OPERASYONUN HEDEFİ TÜRKİYE

Bugün bir Kuzey Suriye'de bir devlet kurulmaya çalışılıyor. Suriye'nin içerisinde ABD'nin üsleri 6'dan 14'e çıktı. 2020 ve 2021'de. Bir taraftan bütün bunlar sağlanırken Türkiye'ye karşı bir ekonomik saldırı var. Bunu hep beraber yaşadık. Türkiye dağılsın, ekonomik olarak küçülsün, hareket kabiliyeti olmasın. Bizim istediğimiz bir anayasası olsun. Türkiye, Suriye, Lübnan, Irak gibi ülkelerin konumuna düşsün. 1725, 67 Ekim, 15 Temmuz. Bütün süreçlerin içerisinde Türkiye bir operasyona tabi tutuluyor. Dikkat ederseniz Türkiye'nin faizi 44,5'tu. Bugün 20 seviyelerinde. Burada Türkiye'nin üzerine getirilmeye çalışılan tam da budur. Burada hedef Türkiye. Çok basit bir operasyon var; Türkiye'de bugün siyasal istikrarı nasıl sağlıyor? İçeride bir problem gözükmüyor. Dün Cudi'de, Cudi Tenis Turnuvası yapıldı. Kimle sağlıyor? MHP ile Meclis'teki işbirliği ile. Tartışılmayacak siyasi üstünlük var. Başkanlık hükümet sistemi var. Siyasi istikrarsızlık yok. Peki ne yapmak lazım? Terörden bir şey yapılıyor mu? Hepimiz terörü unuttuk. Sultanahmet, Dolmabahçe, Ankara saldırıları, Gaziantep'e kadar DEAŞ, PKK her şey. Her gün bir bombanın patladığı, İstanbul'da kapanmayı göze alan alışveriş merkezleri vardı.

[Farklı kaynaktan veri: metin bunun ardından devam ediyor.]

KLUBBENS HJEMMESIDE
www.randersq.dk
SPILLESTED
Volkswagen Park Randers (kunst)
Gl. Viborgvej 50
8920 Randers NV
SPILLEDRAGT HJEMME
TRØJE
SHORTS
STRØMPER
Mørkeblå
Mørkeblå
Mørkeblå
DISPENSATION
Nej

Türkiye Cumhuriyeti Devleti güçlü bir devlettir. Bunu klişe cümle olarak söylüyor değilim. Yaptıklarımız ortada. Doğu Akdeniz'de, Libya'da biz varız. Karabağ'da biz varız. Suriye'de biz varız. Kuzey Irak'ta biz varız. Bunların her biri Türkiye'nin rüyasında görüp de inanmayacağı adımlardır. 15 Temmuz da ABD'nin, FETÖ'nün bize yaptıklarına karşı attığımız adımlardır. Biz Türkiye Cumhuriyeti'nde bu tip olaylara müsaade etmeyiz. Bu suç örgütü lideri Türkiye Cumhuriyeti'nden özür dileyecek, gelecek adalete teslim olacak, cezasını çekecek. Çıktığından sonra etrafındaki şebeleklerle hiçbir irtibat kurmayacak. Cezasını çekecek, bu bedeli ödeyecek. Bir taraftan FETÖ'ye burada methiyeler dizeceksin öyle mi? Çocuklarını mürebbiyeye verdin dedim. Daha da ötüsü var. ByLock konuşmalarını biliyoruz. Onun için nelerin ifade edildiğini tek tek biliyorum


'DAVUTOĞLU MYK ÜYELERİNİ DİNLETTİ'

Peki bu arada ne oldu?

Sayın Davutoğlu, CHP ile AK Parti için canhıraş bir mücadele yaptı. Biz tabi bunun doğru olmadığını ortaya koyduk. Bir tarafta HDP, bir tarafta CHP ile birlikte... Dert ne? Dert R. Tayyip Erdoğan. Onu Külliye'de enterne edip, ABDnin uyguladığı politikayı Türkiye'de hakim kılmak.

Bir ara sayın Davutoğlu, tam anlamıyla dengesi kayboldu "hepinizin odalarında neler konuştuğunuzu dinletiyorum ve biliyorum" dedi.

Hepinizin odalarında neler konuştuğunu tek tek biliyorum diye, MYK üyelerine söyledi.

Ve biz donduk, arkadaşlarla birbirimize baktık. Bunun Türkçe ne anlama geldiği ortada.

Başka bir şey daha oldu. Ahmet Davutoğlu'nun etkili olduğu thinkthank kuruluşlarından birisine (SETA) bugün HDP Eş Başkanı olan Mithat Sancar geldi. Mithat Sancar o zaman şunları söyledi:

1 Abdullah Öcalan içeriden çıkacak

2 Kuzey Suriye'de bir devlet kurulacak ve başına geçecek.

3Türkiye'de bir özerk bir anayasa yapılacak.